What is needed: Omit the pictures while printing every entry below exactly as given.

Dataset entries
:::::

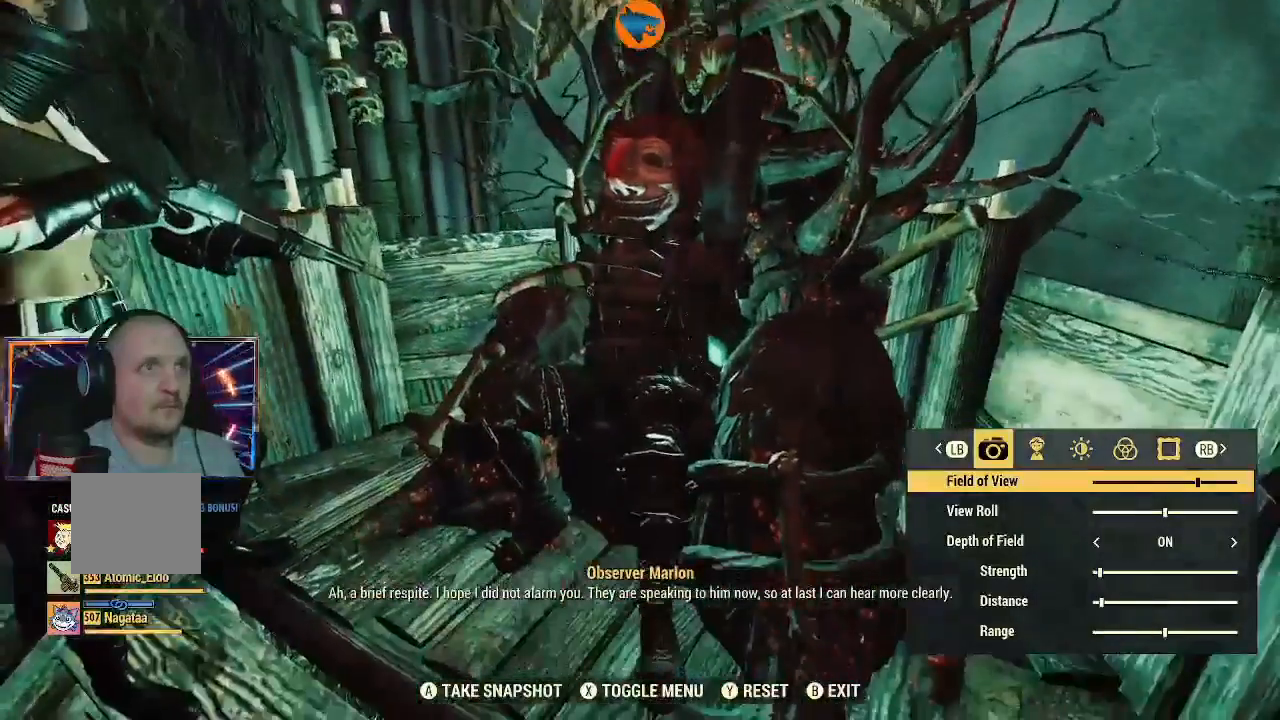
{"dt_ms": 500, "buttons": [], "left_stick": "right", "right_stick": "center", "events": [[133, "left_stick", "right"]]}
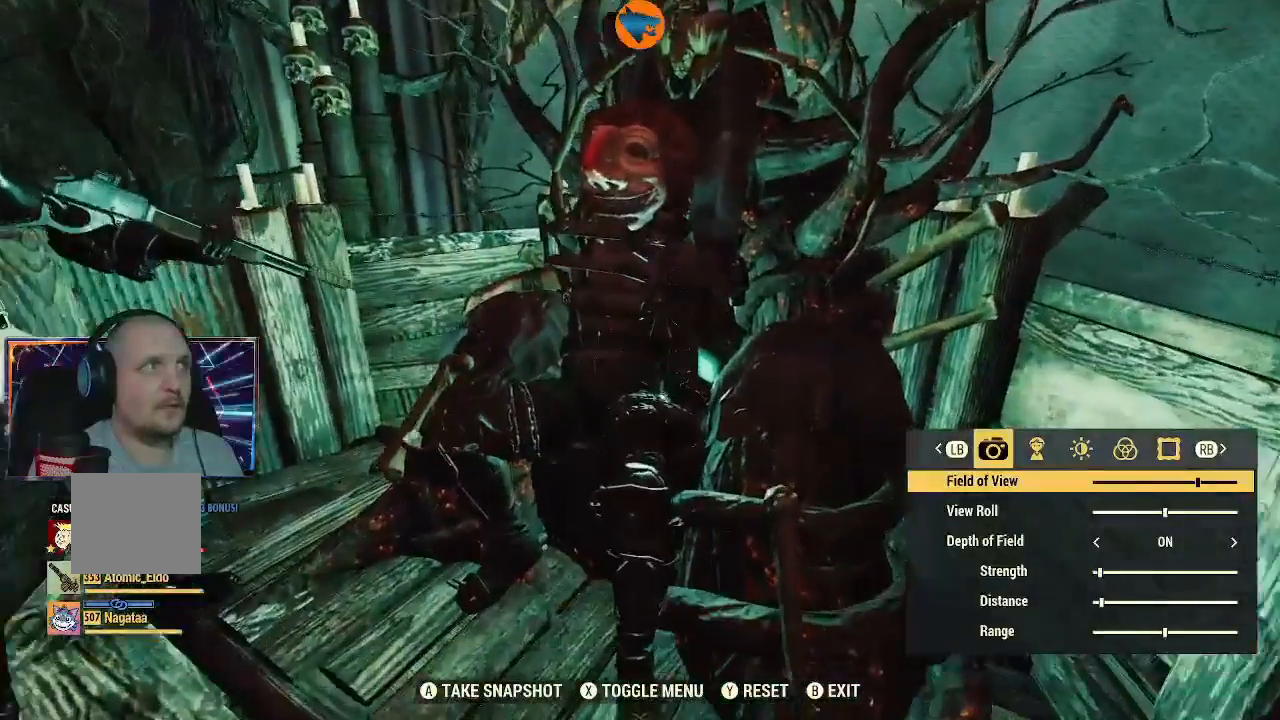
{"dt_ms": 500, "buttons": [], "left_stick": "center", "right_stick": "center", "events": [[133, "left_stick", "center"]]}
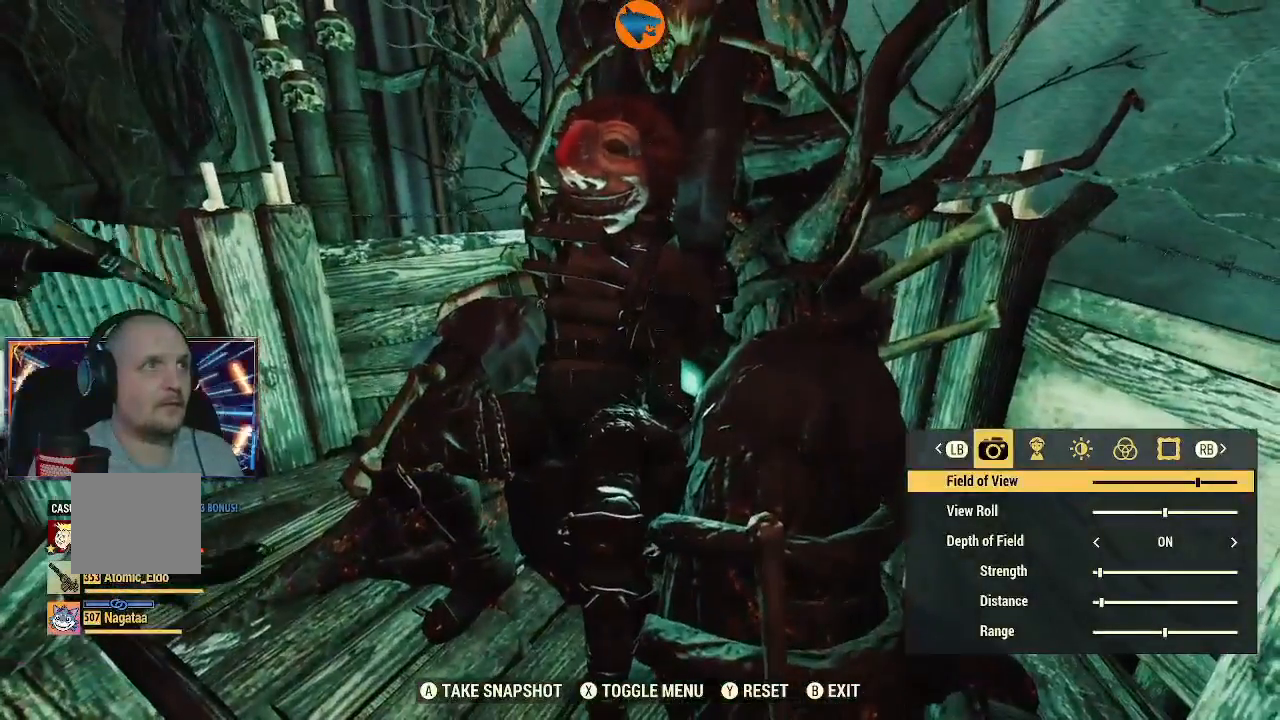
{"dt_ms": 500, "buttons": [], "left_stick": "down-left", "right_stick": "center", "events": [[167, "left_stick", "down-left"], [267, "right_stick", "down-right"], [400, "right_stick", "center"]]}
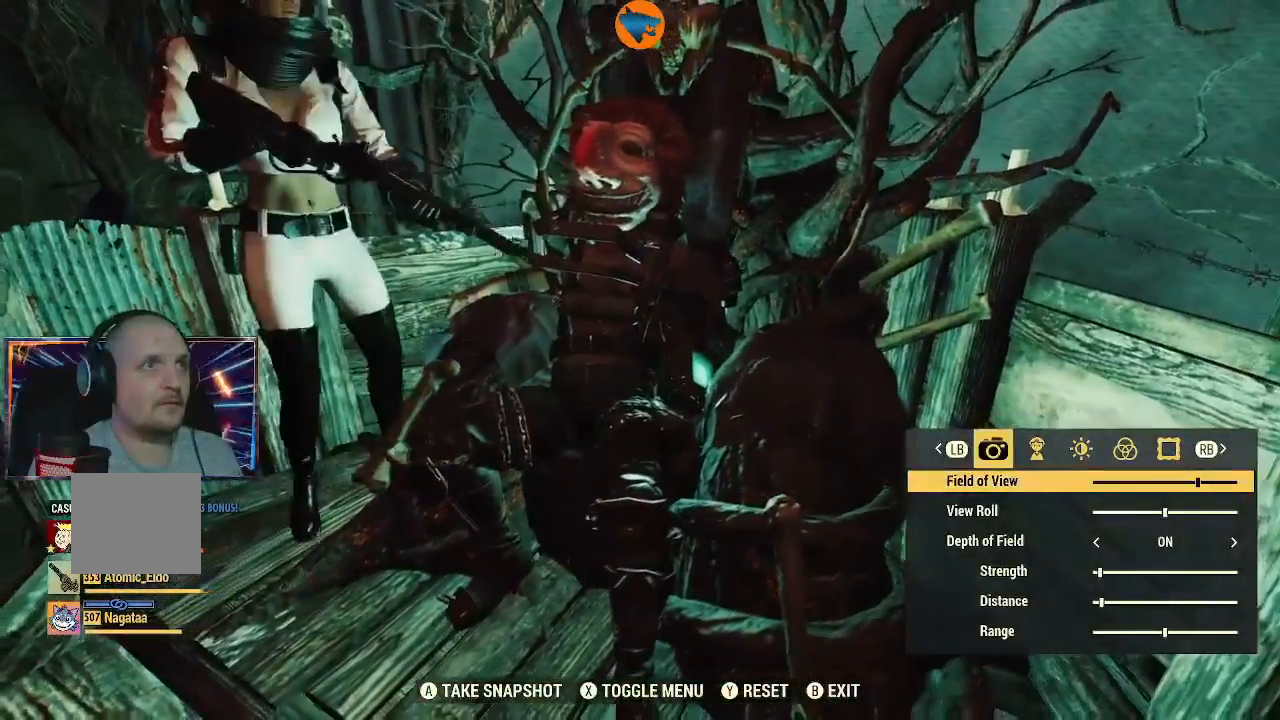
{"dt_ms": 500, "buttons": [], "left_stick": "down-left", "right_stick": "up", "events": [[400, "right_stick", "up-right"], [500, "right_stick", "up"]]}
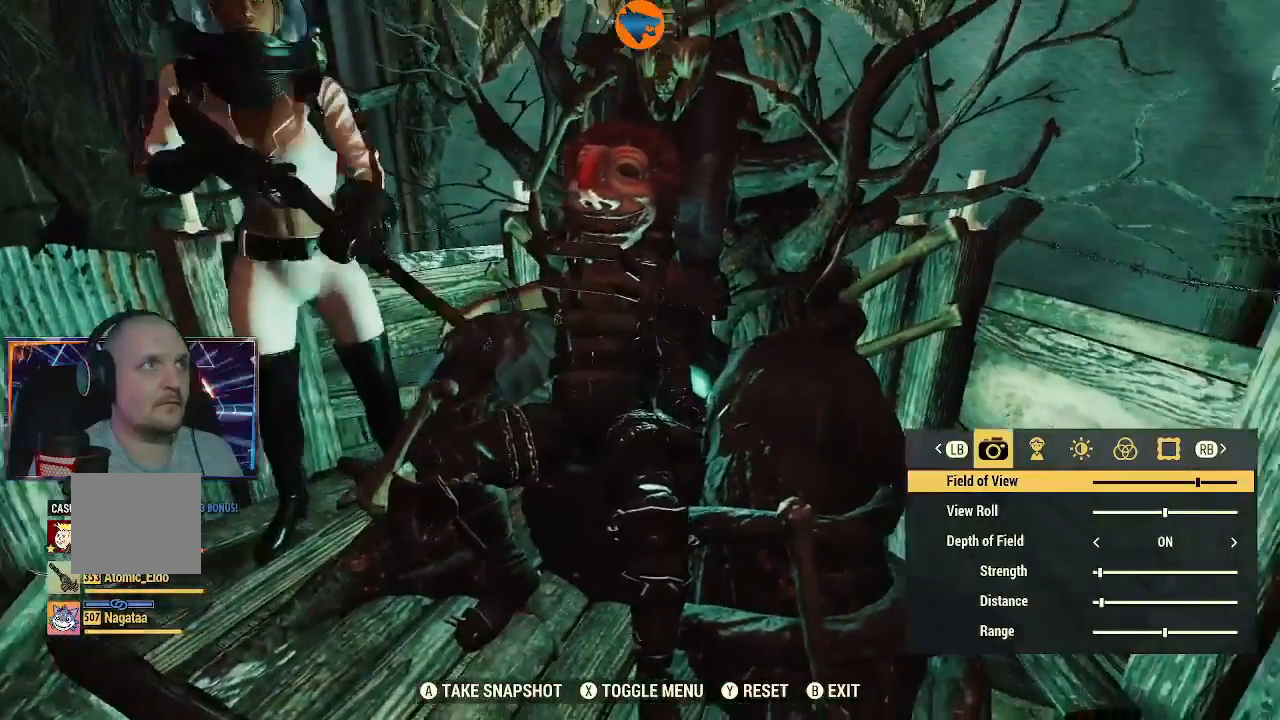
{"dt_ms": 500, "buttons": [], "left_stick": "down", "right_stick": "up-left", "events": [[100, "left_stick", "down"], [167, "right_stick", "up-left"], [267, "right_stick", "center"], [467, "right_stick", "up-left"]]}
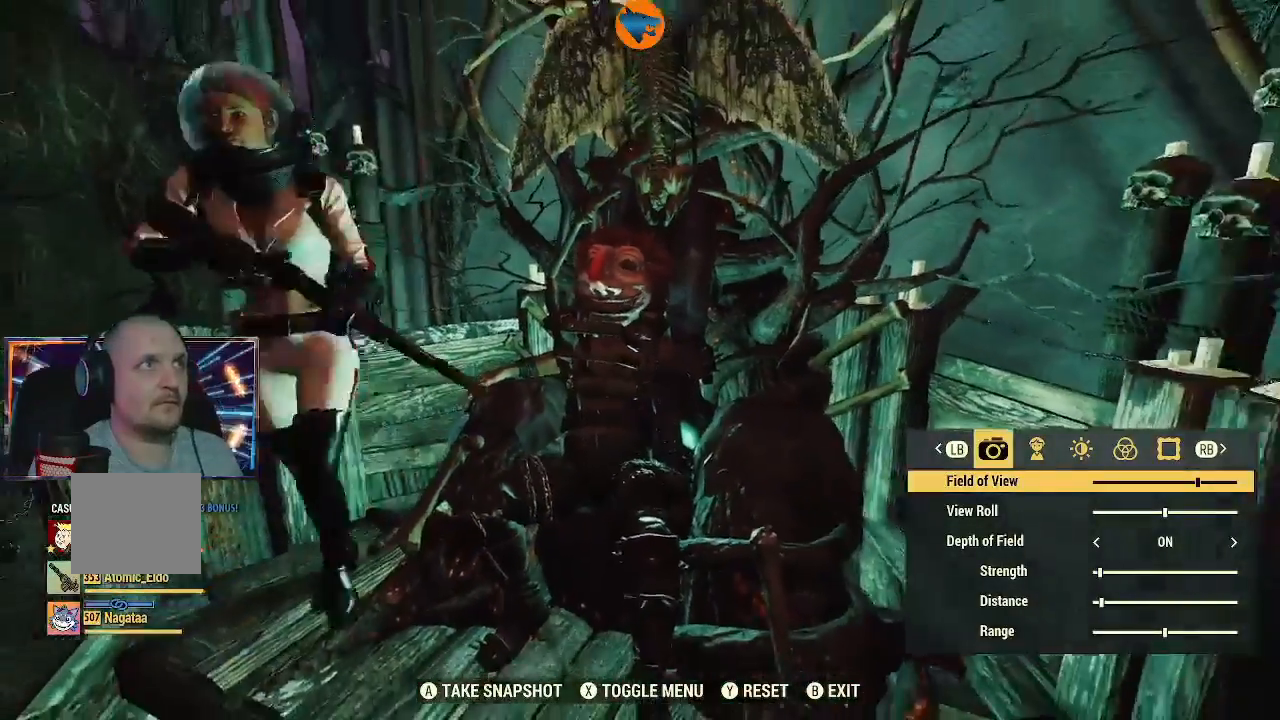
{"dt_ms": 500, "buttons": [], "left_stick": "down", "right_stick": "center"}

:::::

Answer box:
{"dt_ms": 500, "buttons": [], "left_stick": "right", "right_stick": "center", "events": [[133, "left_stick", "right"]]}
{"dt_ms": 500, "buttons": [], "left_stick": "center", "right_stick": "center", "events": [[133, "left_stick", "center"]]}
{"dt_ms": 500, "buttons": [], "left_stick": "down-left", "right_stick": "center", "events": [[167, "left_stick", "down-left"], [267, "right_stick", "down-right"], [400, "right_stick", "center"]]}
{"dt_ms": 500, "buttons": [], "left_stick": "down-left", "right_stick": "up", "events": [[400, "right_stick", "up-right"], [500, "right_stick", "up"]]}
{"dt_ms": 500, "buttons": [], "left_stick": "down", "right_stick": "up-left", "events": [[100, "left_stick", "down"], [167, "right_stick", "up-left"], [267, "right_stick", "center"], [467, "right_stick", "up-left"]]}
{"dt_ms": 500, "buttons": [], "left_stick": "down", "right_stick": "center"}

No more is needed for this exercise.